I agree that UAV’s should be just a part of the force mix. Still, it’s awfully tough to hold a “captured” UAV hostage with photos on the nightly news. But I don’t see that it’s an all or nothing deal yet. Do you foresee all or nothing?
Right now? Not quite…but there are senior leaders who are buying the UAV Kool-Aid by the 55 gallon barrel. History is no longer studied – I guess everybody is busy with the latest management fad.
…the latest management fad.
Unmanned aviation WORKS in combat. It has been proven, and the drive for more of it comes from its success in the field of battle. If the latest management fad is to do more of what works and less of what doesn’t, maybe that’s not such a bad idea.
Mike M/
You’re not far wrong, careers have been made based on fads–and others broken.
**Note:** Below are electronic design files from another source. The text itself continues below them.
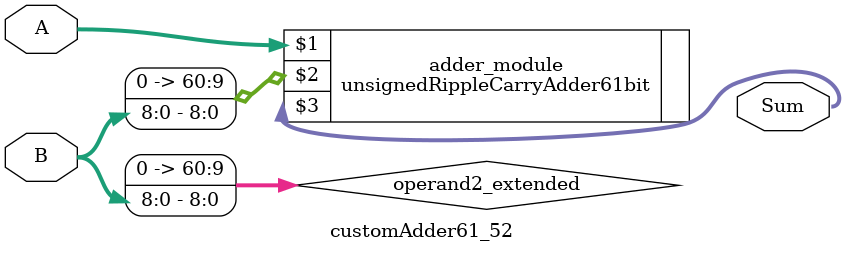
<source format=v>
module customAdder61_52(
                        input [60 : 0] A,
                        input [8 : 0] B,
                        
                        output [61 : 0] Sum
                );

        wire [60 : 0] operand2_extended;
        
        assign operand2_extended =  {52'b0, B};
        
        unsignedRippleCarryAdder61bit adder_module(
            A,
            operand2_extended,
            Sum
        );
        
        endmodule
        
</source>
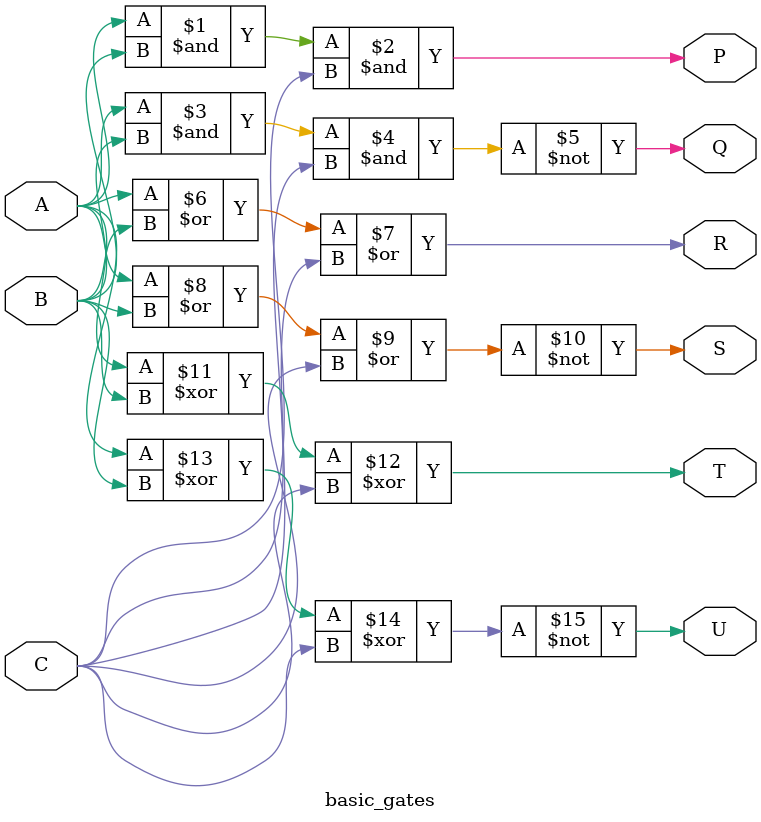
<source format=v>
module basic_gates(A,B,C,P,Q,R,S,T,U);
input A,B,C;
output P,Q,R,S,T,U;
and a1(P,A,B,C);
nand b1(Q,A,B,C);
or o1(R,A,B,C);
nor n1(S,A,B,C);
xor n2(T,A,B,C);
xnor n3(U,A,B,C);
endmodule

</source>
Back in the 50s the Army couldn’t get Congress to appropriate a dime for a damn thing–not bullets, bombs, boots, blankets, barracks, guns, tanks, tents, you name it–unless it had teh word “ATOMIC” attached to it. Which is why you saw idiotic things like the nuclear bazooka-like (really more “Javalin”-like) “Davy Crockett” that could be shoulder fired by Corporals–and flavor-of-the month organizational structures like the “Pentomic” Division floated about.
Never underestimate the power of bad ideas or the tendency to twist even good ideas inside out to ultimately illogical conclusions,
Yup. It’s why I’m such an advocate of teaching programmatic histories. You can learn an awful lot about how not to do things.
And, once in a while, how things ought to be done.